■ Page text
/---

Tracing the Salmonella Outbreak
The Georgia-based Peanut Corporation of America, or PCA, has long been a source of ills. One peanut buyer complained to the Washington Post that PCA preyed on “distressed situations,” finding big paydays with suppliers who “had peanuts from last year that had to move.” In a November 2006 letter recently uncovered by Congress, a consultant wrote PCA CEO Stuart Parnell to explain where an outbreak of salmonella was likely coming from. “Organic Chinese peanuts were the source of the roasted, granulated peanut product,” wrote Darlene Corwart of J. Leek Associates, Inc., who didn’t respond to Science Progress’ request for comment. She went on: “[I]t seems likely that the Chinese Organic peanuts could be the source for the microbial hazards given the nature of fertilizers used on organic products.”
If your ewww sensor goes off at the mention of “the nature of fertilizers,” that’s with good reason. It’s a good bet Corwart is referring to the practice of using untreated excrement—animal and otherwise—to fertilize Chinese crops. (If I haven’t already lost you to queasiness, the Dallas Morning News has more on the practice.)

\---

[Collection entries]
/---

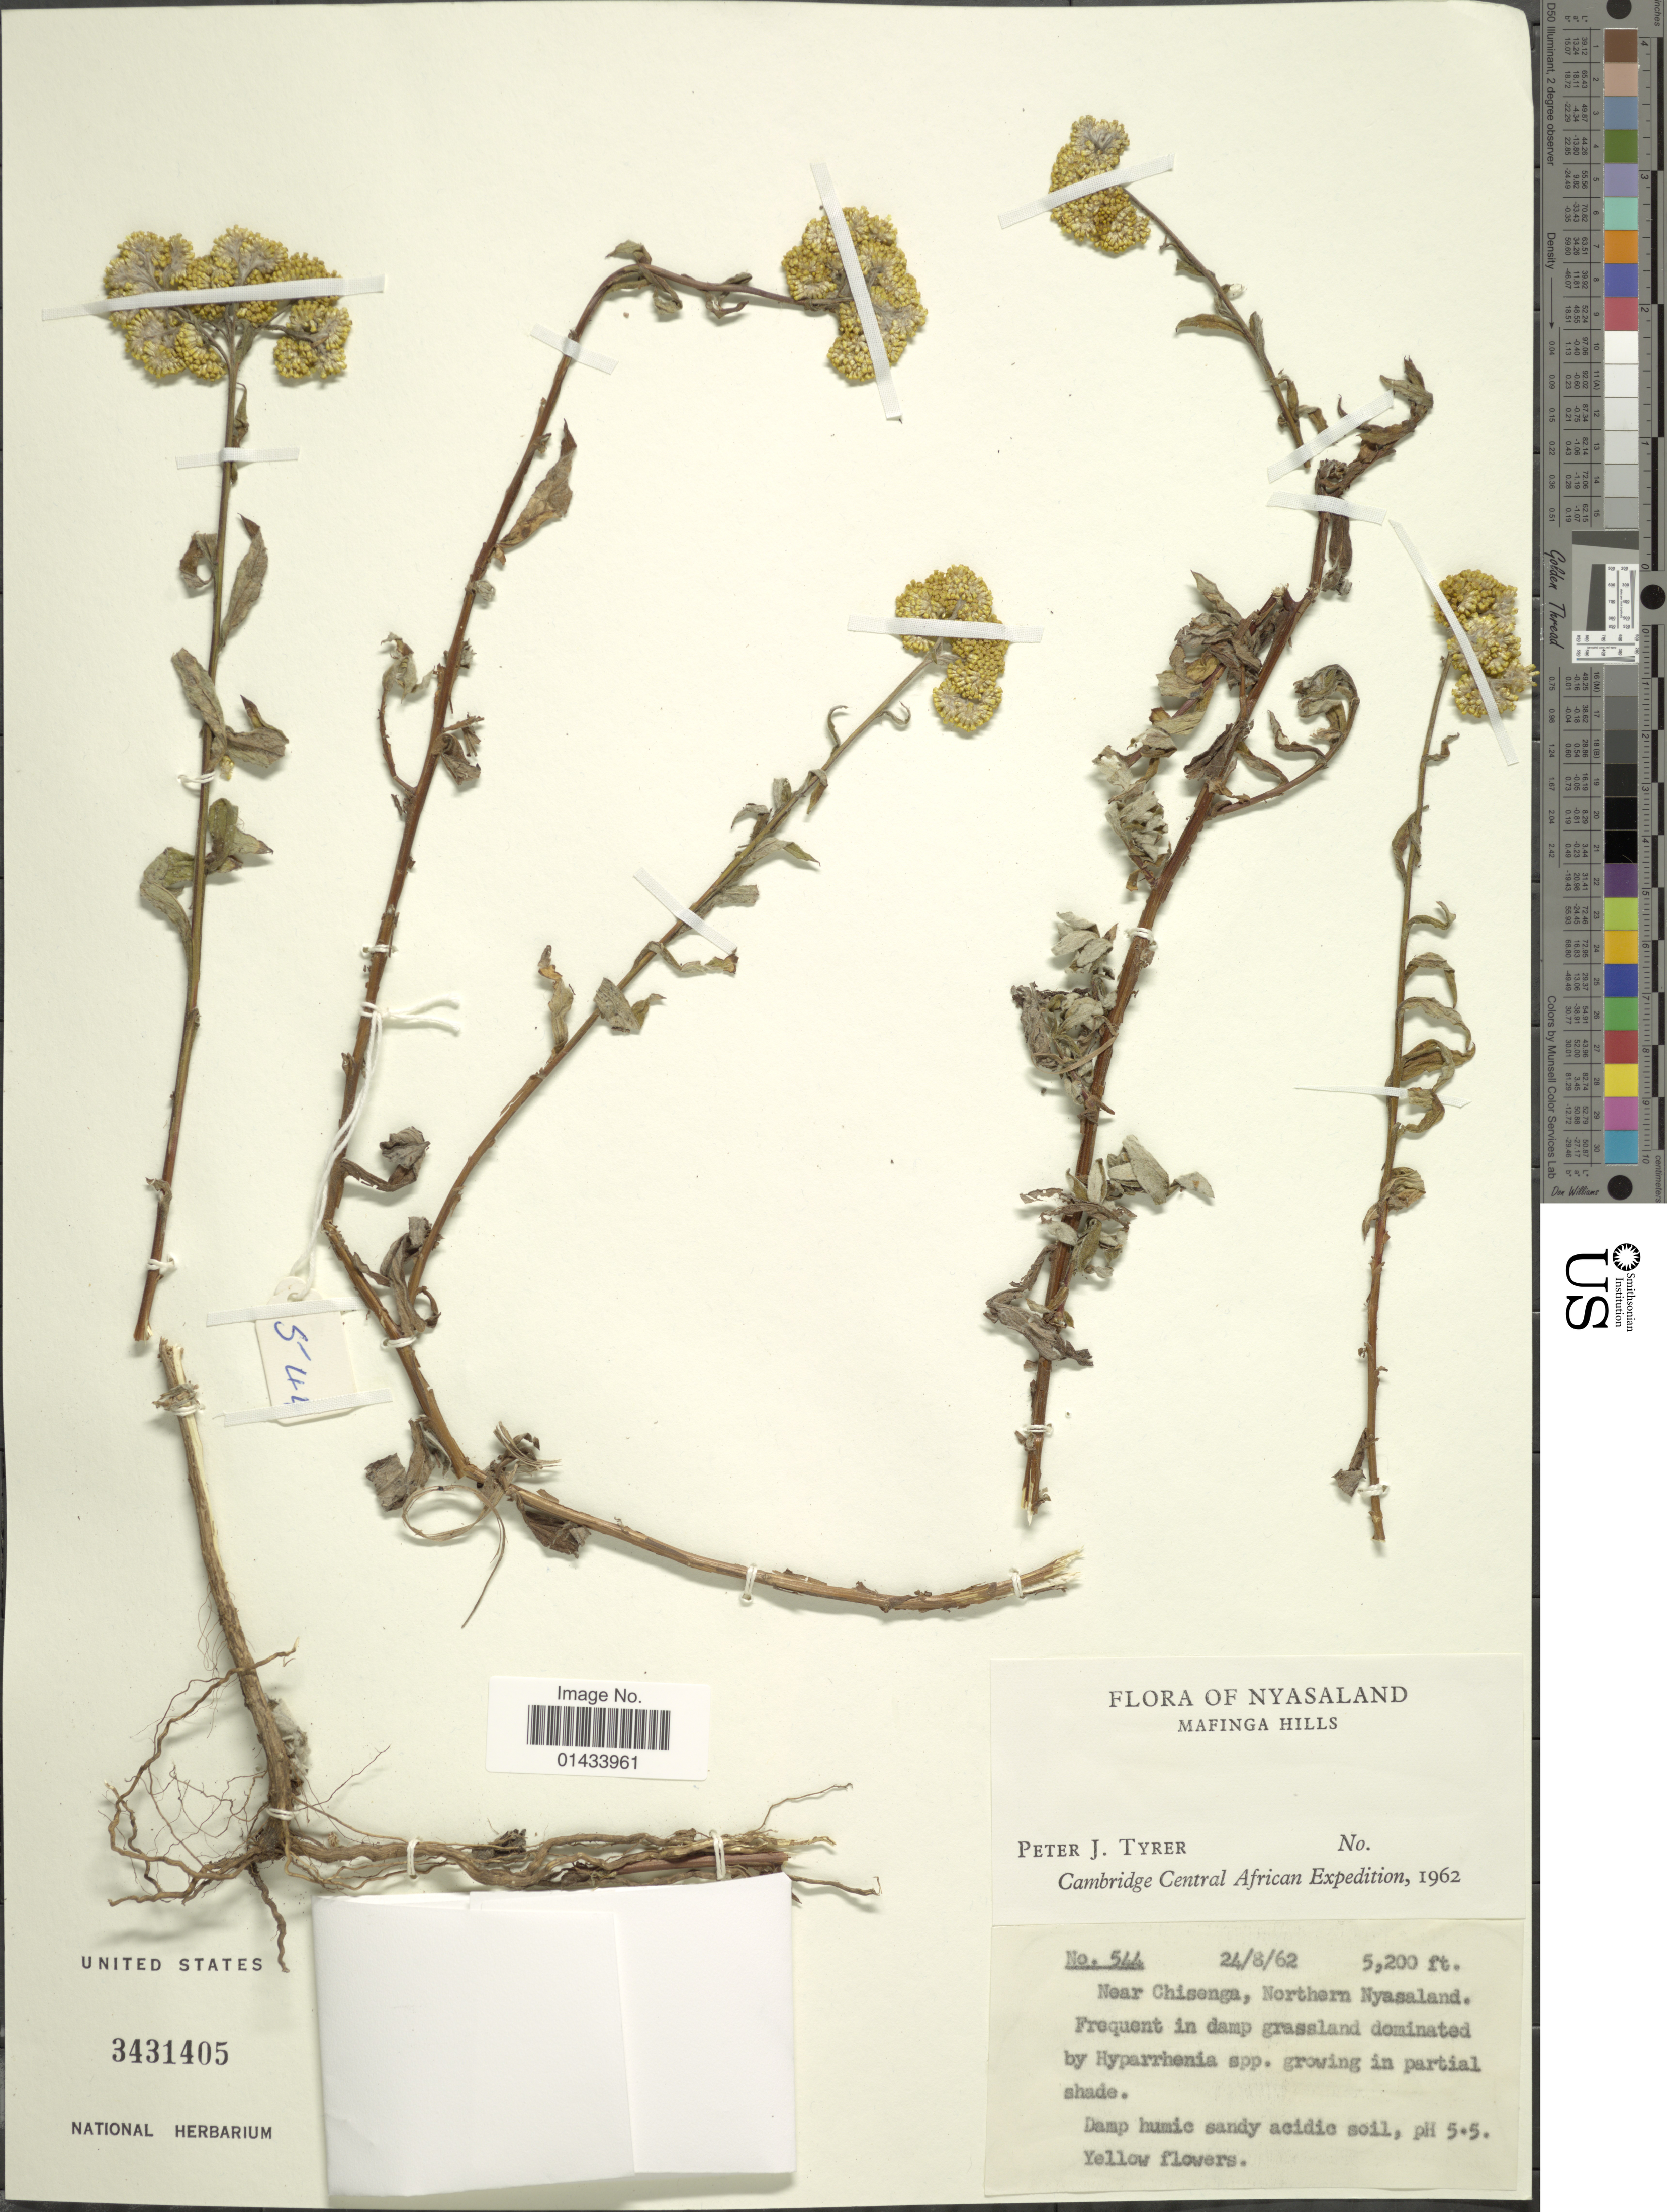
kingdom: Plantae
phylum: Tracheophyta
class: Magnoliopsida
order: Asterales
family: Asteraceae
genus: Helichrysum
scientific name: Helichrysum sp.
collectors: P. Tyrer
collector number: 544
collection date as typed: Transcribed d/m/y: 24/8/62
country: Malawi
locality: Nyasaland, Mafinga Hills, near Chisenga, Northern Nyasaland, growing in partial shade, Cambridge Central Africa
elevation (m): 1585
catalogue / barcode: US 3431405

\---

■ Instructions
1. Reproduce the collection entries line for line, beginning at the line that contains "genus: Helichrysum" and stopping after the last line of the entries.
2. Proceed with the article on the peanut salmonella outbreak, picking up after its final sentence.

■ Answers to the exercise
1.
genus: Helichrysum
scientific name: Helichrysum sp.
collectors: P. Tyrer
collector number: 544
collection date as typed: Transcribed d/m/y: 24/8/62
country: Malawi
locality: Nyasaland, Mafinga Hills, near Chisenga, Northern Nyasaland, growing in partial shade, Cambridge Central Africa
elevation (m): 1585
catalogue / barcode: US 3431405

2.
Organic: Adrift in USDA’s Backwater
But there’s a check, right? Some responsible party making sure organic stands for something? Well, it depends. Organic became a federal standard two decades ago when farmers needed something for customers to trust beyond their smiling faces; in effect, the U.S. Department of Agriculture is vouching for the conscientious farmer. But, explains Pennsylvania Certified Organic’s Emily Brown Rosen to Science Progress, housed within the USDA’s Agricultural Marketing Service, the National Organic Program, or NOP, has never been much liked. The USDA approach to organics, say even supporters of the current system, has long been like dragging your kid brother or sister out with your friends because mom said you didn’t have a choice. “USDA didn’t start the organic process because they wanted to,” said Rosen. “They started the organic process because the organics community got a bill passed on the floor of Congress,” the 1990 Organic Foods Production Act, or OFPA. Rosen describes NOP’s status at USDA as “very sort of backwater.”
Keep talking to Rosen, and the conflict between how parents like “Luna,” growers, and the USDA all see organics jumps out. “Most people involved in organic think it is a high-quality product,” she argues, “But USDA makes a big deal out of saying that organic isn’t a food safety claim or a quality rule—it’s a marketing standard.” NOP refers to itself as “a marketing program housed within the USDA Agricultural Marketing Service.” That’s “marketing” twice, for those of you counting at home.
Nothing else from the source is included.